[WORK INSTRUCTIONS] As the answer, set down the lines below from the one containing "RECT 130.730 224.360" through the one containing "RECT 5.600 221.160 120.220 221.400 ;", exactly and inclusively, and no others.

(Pictures with circuit source files)
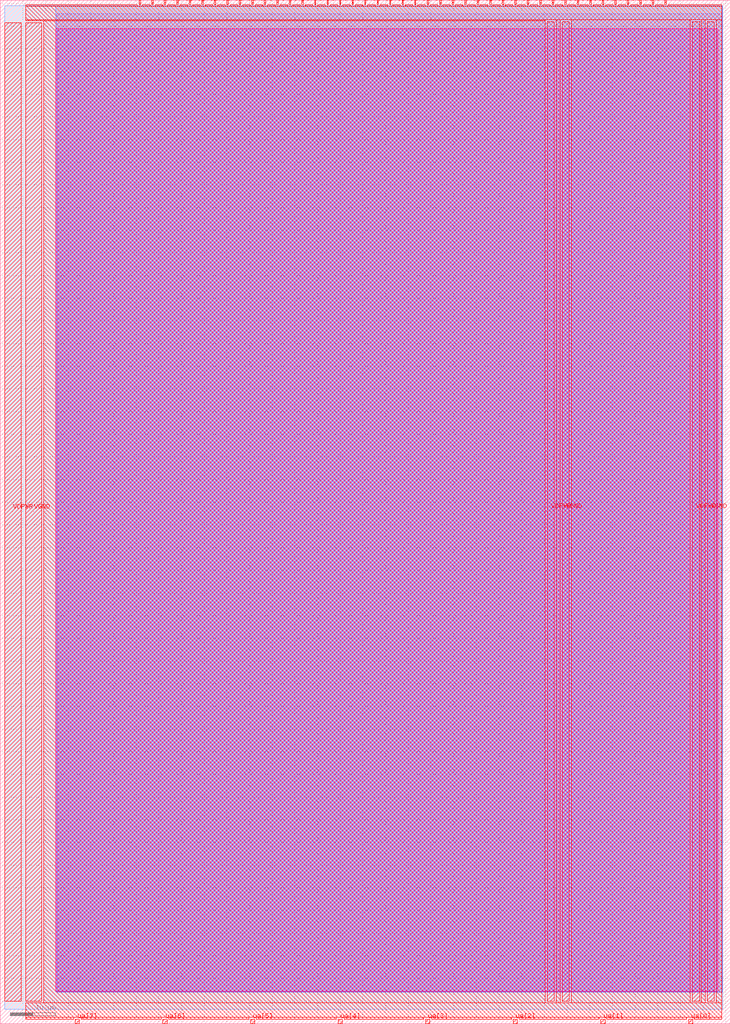
<source format=lef>
MACRO tt_um_algofoogle_vga_matrix_dac
  CLASS BLOCK ;
  FOREIGN tt_um_algofoogle_vga_matrix_dac ;
  ORIGIN 0.000 0.000 ;
  SIZE 161.000 BY 225.760 ;
  PIN clk
    DIRECTION INPUT ;
    USE SIGNAL ;
    ANTENNAGATEAREA 0.852000 ;
    PORT
      LAYER met4 ;
        RECT 143.830 224.760 144.130 225.760 ;
    END
  END clk
  PIN ena
    DIRECTION INPUT ;
    USE SIGNAL ;
    PORT
      LAYER met4 ;
        RECT 146.590 224.760 146.890 225.760 ;
    END
  END ena
  PIN rst_n
    DIRECTION INPUT ;
    USE SIGNAL ;
    ANTENNAGATEAREA 0.196500 ;
    PORT
      LAYER met4 ;
        RECT 141.070 224.760 141.370 225.760 ;
    END
  END rst_n
  PIN ua[0]
    DIRECTION INOUT ;
    USE SIGNAL ;
    ANTENNADIFFAREA 44.799999 ;
    PORT
      LAYER met4 ;
        RECT 151.810 0.000 152.710 1.000 ;
    END
  END ua[0]
  PIN ua[1]
    DIRECTION INOUT ;
    USE SIGNAL ;
    ANTENNADIFFAREA 44.799999 ;
    PORT
      LAYER met4 ;
        RECT 132.490 0.000 133.390 1.000 ;
    END
  END ua[1]
  PIN ua[2]
    DIRECTION INOUT ;
    USE SIGNAL ;
    ANTENNADIFFAREA 44.799999 ;
    PORT
      LAYER met4 ;
        RECT 113.170 0.000 114.070 1.000 ;
    END
  END ua[2]
  PIN ua[3]
    DIRECTION INOUT ;
    USE SIGNAL ;
    ANTENNAGATEAREA 66.500000 ;
    ANTENNADIFFAREA 1.305000 ;
    PORT
      LAYER met4 ;
        RECT 93.850 0.000 94.750 1.000 ;
    END
  END ua[3]
  PIN ua[4]
    DIRECTION INOUT ;
    USE SIGNAL ;
    PORT
      LAYER met4 ;
        RECT 74.530 0.000 75.430 1.000 ;
    END
  END ua[4]
  PIN ua[5]
    DIRECTION INOUT ;
    USE SIGNAL ;
    PORT
      LAYER met4 ;
        RECT 55.210 0.000 56.110 1.000 ;
    END
  END ua[5]
  PIN ua[6]
    DIRECTION INOUT ;
    USE SIGNAL ;
    PORT
      LAYER met4 ;
        RECT 35.890 0.000 36.790 1.000 ;
    END
  END ua[6]
  PIN ua[7]
    DIRECTION INOUT ;
    USE SIGNAL ;
    PORT
      LAYER met4 ;
        RECT 16.570 0.000 17.470 1.000 ;
    END
  END ua[7]
  PIN ui_in[0]
    DIRECTION INPUT ;
    USE SIGNAL ;
    ANTENNAGATEAREA 0.126000 ;
    PORT
      LAYER met4 ;
        RECT 138.310 224.760 138.610 225.760 ;
    END
  END ui_in[0]
  PIN ui_in[1]
    DIRECTION INPUT ;
    USE SIGNAL ;
    ANTENNAGATEAREA 0.213000 ;
    PORT
      LAYER met4 ;
        RECT 135.550 224.760 135.850 225.760 ;
    END
  END ui_in[1]
  PIN ui_in[2]
    DIRECTION INPUT ;
    USE SIGNAL ;
    ANTENNAGATEAREA 0.126000 ;
    PORT
      LAYER met4 ;
        RECT 132.790 224.760 133.090 225.760 ;
    END
  END ui_in[2]
  PIN ui_in[3]
    DIRECTION INPUT ;
    USE SIGNAL ;
    ANTENNAGATEAREA 0.213000 ;
    PORT
      LAYER met4 ;
        RECT 130.030 224.760 130.330 225.760 ;
    END
  END ui_in[3]
  PIN ui_in[4]
    DIRECTION INPUT ;
    USE SIGNAL ;
    ANTENNAGATEAREA 0.213000 ;
    PORT
      LAYER met4 ;
        RECT 127.270 224.760 127.570 225.760 ;
    END
  END ui_in[4]
  PIN ui_in[5]
    DIRECTION INPUT ;
    USE SIGNAL ;
    ANTENNAGATEAREA 0.213000 ;
    PORT
      LAYER met4 ;
        RECT 124.510 224.760 124.810 225.760 ;
    END
  END ui_in[5]
  PIN ui_in[6]
    DIRECTION INPUT ;
    USE SIGNAL ;
    ANTENNAGATEAREA 0.126000 ;
    PORT
      LAYER met4 ;
        RECT 121.750 224.760 122.050 225.760 ;
    END
  END ui_in[6]
  PIN ui_in[7]
    DIRECTION INPUT ;
    USE SIGNAL ;
    ANTENNAGATEAREA 0.126000 ;
    PORT
      LAYER met4 ;
        RECT 118.990 224.760 119.290 225.760 ;
    END
  END ui_in[7]
  PIN uio_in[0]
    DIRECTION INPUT ;
    USE SIGNAL ;
    PORT
      LAYER met4 ;
        RECT 116.230 224.760 116.530 225.760 ;
    END
  END uio_in[0]
  PIN uio_in[1]
    DIRECTION INPUT ;
    USE SIGNAL ;
    PORT
      LAYER met4 ;
        RECT 113.470 224.760 113.770 225.760 ;
    END
  END uio_in[1]
  PIN uio_in[2]
    DIRECTION INPUT ;
    USE SIGNAL ;
    ANTENNAGATEAREA 0.477000 ;
    PORT
      LAYER met4 ;
        RECT 110.710 224.760 111.010 225.760 ;
    END
  END uio_in[2]
  PIN uio_in[3]
    DIRECTION INPUT ;
    USE SIGNAL ;
    ANTENNAGATEAREA 0.477000 ;
    PORT
      LAYER met4 ;
        RECT 107.950 224.760 108.250 225.760 ;
    END
  END uio_in[3]
  PIN uio_in[4]
    DIRECTION INPUT ;
    USE SIGNAL ;
    ANTENNAGATEAREA 0.477000 ;
    PORT
      LAYER met4 ;
        RECT 105.190 224.760 105.490 225.760 ;
    END
  END uio_in[4]
  PIN uio_in[5]
    DIRECTION INPUT ;
    USE SIGNAL ;
    PORT
      LAYER met4 ;
        RECT 102.430 224.760 102.730 225.760 ;
    END
  END uio_in[5]
  PIN uio_in[6]
    DIRECTION INPUT ;
    USE SIGNAL ;
    PORT
      LAYER met4 ;
        RECT 99.670 224.760 99.970 225.760 ;
    END
  END uio_in[6]
  PIN uio_in[7]
    DIRECTION INPUT ;
    USE SIGNAL ;
    PORT
      LAYER met4 ;
        RECT 96.910 224.760 97.210 225.760 ;
    END
  END uio_in[7]
  PIN uio_oe[0]
    DIRECTION OUTPUT ;
    USE SIGNAL ;
    ANTENNAGATEAREA 64.799995 ;
    ANTENNADIFFAREA 595.162781 ;
    PORT
      LAYER met4 ;
        RECT 49.990 224.760 50.290 225.760 ;
    END
  END uio_oe[0]
  PIN uio_oe[1]
    DIRECTION OUTPUT ;
    USE SIGNAL ;
    ANTENNAGATEAREA 64.799995 ;
    ANTENNADIFFAREA 595.162781 ;
    PORT
      LAYER met4 ;
        RECT 47.230 224.760 47.530 225.760 ;
    END
  END uio_oe[1]
  PIN uio_oe[2]
    DIRECTION OUTPUT ;
    USE SIGNAL ;
    ANTENNAGATEAREA 36.750000 ;
    ANTENNADIFFAREA 406.333496 ;
    PORT
      LAYER met4 ;
        RECT 44.470 224.760 44.770 225.760 ;
    END
  END uio_oe[2]
  PIN uio_oe[3]
    DIRECTION OUTPUT ;
    USE SIGNAL ;
    ANTENNAGATEAREA 36.750000 ;
    ANTENNADIFFAREA 406.333496 ;
    PORT
      LAYER met4 ;
        RECT 41.710 224.760 42.010 225.760 ;
    END
  END uio_oe[3]
  PIN uio_oe[4]
    DIRECTION OUTPUT ;
    USE SIGNAL ;
    ANTENNAGATEAREA 36.750000 ;
    ANTENNADIFFAREA 406.333496 ;
    PORT
      LAYER met4 ;
        RECT 38.950 224.760 39.250 225.760 ;
    END
  END uio_oe[4]
  PIN uio_oe[5]
    DIRECTION OUTPUT ;
    USE SIGNAL ;
    ANTENNAGATEAREA 36.750000 ;
    ANTENNADIFFAREA 406.333496 ;
    PORT
      LAYER met4 ;
        RECT 36.190 224.760 36.490 225.760 ;
    END
  END uio_oe[5]
  PIN uio_oe[6]
    DIRECTION OUTPUT ;
    USE SIGNAL ;
    ANTENNAGATEAREA 36.750000 ;
    ANTENNADIFFAREA 406.333496 ;
    PORT
      LAYER met4 ;
        RECT 33.430 224.760 33.730 225.760 ;
    END
  END uio_oe[6]
  PIN uio_oe[7]
    DIRECTION OUTPUT ;
    USE SIGNAL ;
    ANTENNAGATEAREA 36.750000 ;
    ANTENNADIFFAREA 406.333496 ;
    PORT
      LAYER met4 ;
        RECT 30.670 224.760 30.970 225.760 ;
    END
  END uio_oe[7]
  PIN uio_out[0]
    DIRECTION OUTPUT ;
    USE SIGNAL ;
    ANTENNADIFFAREA 0.445500 ;
    PORT
      LAYER met4 ;
        RECT 72.070 224.760 72.370 225.760 ;
    END
  END uio_out[0]
  PIN uio_out[1]
    DIRECTION OUTPUT ;
    USE SIGNAL ;
    ANTENNADIFFAREA 0.445500 ;
    PORT
      LAYER met4 ;
        RECT 69.310 224.760 69.610 225.760 ;
    END
  END uio_out[1]
  PIN uio_out[2]
    DIRECTION OUTPUT ;
    USE SIGNAL ;
    ANTENNAGATEAREA 36.750000 ;
    ANTENNADIFFAREA 406.333496 ;
    PORT
      LAYER met4 ;
        RECT 66.550 224.760 66.850 225.760 ;
    END
  END uio_out[2]
  PIN uio_out[3]
    DIRECTION OUTPUT ;
    USE SIGNAL ;
    ANTENNAGATEAREA 36.750000 ;
    ANTENNADIFFAREA 406.333496 ;
    PORT
      LAYER met4 ;
        RECT 63.790 224.760 64.090 225.760 ;
    END
  END uio_out[3]
  PIN uio_out[4]
    DIRECTION OUTPUT ;
    USE SIGNAL ;
    ANTENNAGATEAREA 36.750000 ;
    ANTENNADIFFAREA 406.333496 ;
    PORT
      LAYER met4 ;
        RECT 61.030 224.760 61.330 225.760 ;
    END
  END uio_out[4]
  PIN uio_out[5]
    DIRECTION OUTPUT ;
    USE SIGNAL ;
    ANTENNAGATEAREA 36.750000 ;
    ANTENNADIFFAREA 406.333496 ;
    PORT
      LAYER met4 ;
        RECT 58.270 224.760 58.570 225.760 ;
    END
  END uio_out[5]
  PIN uio_out[6]
    DIRECTION OUTPUT ;
    USE SIGNAL ;
    ANTENNAGATEAREA 36.750000 ;
    ANTENNADIFFAREA 406.333496 ;
    PORT
      LAYER met4 ;
        RECT 55.510 224.760 55.810 225.760 ;
    END
  END uio_out[6]
  PIN uio_out[7]
    DIRECTION OUTPUT ;
    USE SIGNAL ;
    ANTENNAGATEAREA 36.750000 ;
    ANTENNADIFFAREA 406.333496 ;
    PORT
      LAYER met4 ;
        RECT 52.750 224.760 53.050 225.760 ;
    END
  END uio_out[7]
  PIN uo_out[0]
    DIRECTION OUTPUT ;
    USE SIGNAL ;
    ANTENNADIFFAREA 0.445500 ;
    PORT
      LAYER met4 ;
        RECT 94.150 224.760 94.450 225.760 ;
    END
  END uo_out[0]
  PIN uo_out[1]
    DIRECTION OUTPUT ;
    USE SIGNAL ;
    ANTENNADIFFAREA 0.445500 ;
    PORT
      LAYER met4 ;
        RECT 91.390 224.760 91.690 225.760 ;
    END
  END uo_out[1]
  PIN uo_out[2]
    DIRECTION OUTPUT ;
    USE SIGNAL ;
    ANTENNADIFFAREA 0.445500 ;
    PORT
      LAYER met4 ;
        RECT 88.630 224.760 88.930 225.760 ;
    END
  END uo_out[2]
  PIN uo_out[3]
    DIRECTION OUTPUT ;
    USE SIGNAL ;
    ANTENNADIFFAREA 0.445500 ;
    PORT
      LAYER met4 ;
        RECT 85.870 224.760 86.170 225.760 ;
    END
  END uo_out[3]
  PIN uo_out[4]
    DIRECTION OUTPUT ;
    USE SIGNAL ;
    ANTENNADIFFAREA 0.445500 ;
    PORT
      LAYER met4 ;
        RECT 83.110 224.760 83.410 225.760 ;
    END
  END uo_out[4]
  PIN uo_out[5]
    DIRECTION OUTPUT ;
    USE SIGNAL ;
    ANTENNADIFFAREA 0.445500 ;
    PORT
      LAYER met4 ;
        RECT 80.350 224.760 80.650 225.760 ;
    END
  END uo_out[5]
  PIN uo_out[6]
    DIRECTION OUTPUT ;
    USE SIGNAL ;
    ANTENNADIFFAREA 0.445500 ;
    PORT
      LAYER met4 ;
        RECT 77.590 224.760 77.890 225.760 ;
    END
  END uo_out[6]
  PIN uo_out[7]
    DIRECTION OUTPUT ;
    USE SIGNAL ;
    ANTENNADIFFAREA 0.445500 ;
    PORT
      LAYER met4 ;
        RECT 74.830 224.760 75.130 225.760 ;
    END
  END uo_out[7]
  PIN VDPWR
    DIRECTION INOUT ;
    USE POWER ;
    PORT
      LAYER met4 ;
        RECT 1.000 5.000 4.600 220.760 ;
    END
  END VDPWR
  PIN VGND
    DIRECTION INOUT ;
    USE GROUND ;
    PORT
      LAYER met4 ;
        RECT 5.600 5.000 9.200 220.760 ;
    END
  END VGND
  PIN VDPWR
    DIRECTION INOUT ;
    USE POWER ;
    PORT
      LAYER met4 ;
        RECT 120.620 5.000 122.220 221.000 ;
    END
    PORT
      LAYER met4 ;
        RECT 152.620 5.000 154.220 221.000 ;
    END
  END VDPWR
  PIN VGND
    DIRECTION INOUT ;
    USE GROUND ;
    PORT
      LAYER met4 ;
        RECT 123.920 5.000 125.520 221.000 ;
    END
    PORT
      LAYER met4 ;
        RECT 155.920 5.000 157.520 221.000 ;
    END
  END VGND
  OBS
      LAYER nwell ;
        RECT 12.200 7.135 158.190 219.465 ;
      LAYER li1 ;
        RECT 12.590 7.135 158.000 219.465 ;
      LAYER met1 ;
        RECT 12.490 6.980 159.310 222.740 ;
      LAYER met2 ;
        RECT 12.200 7.035 159.280 224.560 ;
      LAYER met3 ;
        RECT 1.000 3.250 159.310 224.560 ;
      LAYER met4 ;
        RECT 5.600 224.360 30.270 224.760 ;
        RECT 31.370 224.360 33.030 224.760 ;
        RECT 34.130 224.360 35.790 224.760 ;
        RECT 36.890 224.360 38.550 224.760 ;
        RECT 39.650 224.360 41.310 224.760 ;
        RECT 42.410 224.360 44.070 224.760 ;
        RECT 45.170 224.360 46.830 224.760 ;
        RECT 47.930 224.360 49.590 224.760 ;
        RECT 50.690 224.360 52.350 224.760 ;
        RECT 53.450 224.360 55.110 224.760 ;
        RECT 56.210 224.360 57.870 224.760 ;
        RECT 58.970 224.360 60.630 224.760 ;
        RECT 61.730 224.360 63.390 224.760 ;
        RECT 64.490 224.360 66.150 224.760 ;
        RECT 67.250 224.360 68.910 224.760 ;
        RECT 70.010 224.360 71.670 224.760 ;
        RECT 72.770 224.360 74.430 224.760 ;
        RECT 75.530 224.360 77.190 224.760 ;
        RECT 78.290 224.360 79.950 224.760 ;
        RECT 81.050 224.360 82.710 224.760 ;
        RECT 83.810 224.360 85.470 224.760 ;
        RECT 86.570 224.360 88.230 224.760 ;
        RECT 89.330 224.360 90.990 224.760 ;
        RECT 92.090 224.360 93.750 224.760 ;
        RECT 94.850 224.360 96.510 224.760 ;
        RECT 97.610 224.360 99.270 224.760 ;
        RECT 100.370 224.360 102.030 224.760 ;
        RECT 103.130 224.360 104.790 224.760 ;
        RECT 105.890 224.360 107.550 224.760 ;
        RECT 108.650 224.360 110.310 224.760 ;
        RECT 111.410 224.360 113.070 224.760 ;
        RECT 114.170 224.360 115.830 224.760 ;
        RECT 116.930 224.360 118.590 224.760 ;
        RECT 119.690 224.360 121.350 224.760 ;
        RECT 122.450 224.360 124.110 224.760 ;
        RECT 125.210 224.360 126.870 224.760 ;
        RECT 127.970 224.360 129.630 224.760 ;
        RECT 130.730 224.360 132.390 224.760 ;
        RECT 133.490 224.360 135.150 224.760 ;
        RECT 136.250 224.360 137.910 224.760 ;
        RECT 139.010 224.360 140.670 224.760 ;
        RECT 141.770 224.360 143.430 224.760 ;
        RECT 144.530 224.360 146.190 224.760 ;
        RECT 147.290 224.360 159.085 224.760 ;
        RECT 5.600 221.400 159.085 224.360 ;
        RECT 5.600 221.160 120.220 221.400 ;
        RECT 9.600 4.600 120.220 221.160 ;
        RECT 122.620 4.600 123.520 221.400 ;
        RECT 125.920 4.600 152.220 221.400 ;
        RECT 154.620 4.600 155.520 221.400 ;
        RECT 157.920 4.600 159.085 221.400 ;
        RECT 5.600 1.400 159.085 4.600 ;
        RECT 5.600 1.000 16.170 1.400 ;
        RECT 17.870 1.000 35.490 1.400 ;
        RECT 37.190 1.000 54.810 1.400 ;
        RECT 56.510 1.000 74.130 1.400 ;
        RECT 75.830 1.000 93.450 1.400 ;
        RECT 95.150 1.000 112.770 1.400 ;
        RECT 114.470 1.000 132.090 1.400 ;
        RECT 133.790 1.000 151.410 1.400 ;
        RECT 153.110 1.000 159.085 1.400 ;
  END
END tt_um_algofoogle_vga_matrix_dac
END LIBRARY


</source>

[EXERCISE ANSWER]
        RECT 130.730 224.360 132.390 224.760 ;
        RECT 133.490 224.360 135.150 224.760 ;
        RECT 136.250 224.360 137.910 224.760 ;
        RECT 139.010 224.360 140.670 224.760 ;
        RECT 141.770 224.360 143.430 224.760 ;
        RECT 144.530 224.360 146.190 224.760 ;
        RECT 147.290 224.360 159.085 224.760 ;
        RECT 5.600 221.400 159.085 224.360 ;
        RECT 5.600 221.160 120.220 221.400 ;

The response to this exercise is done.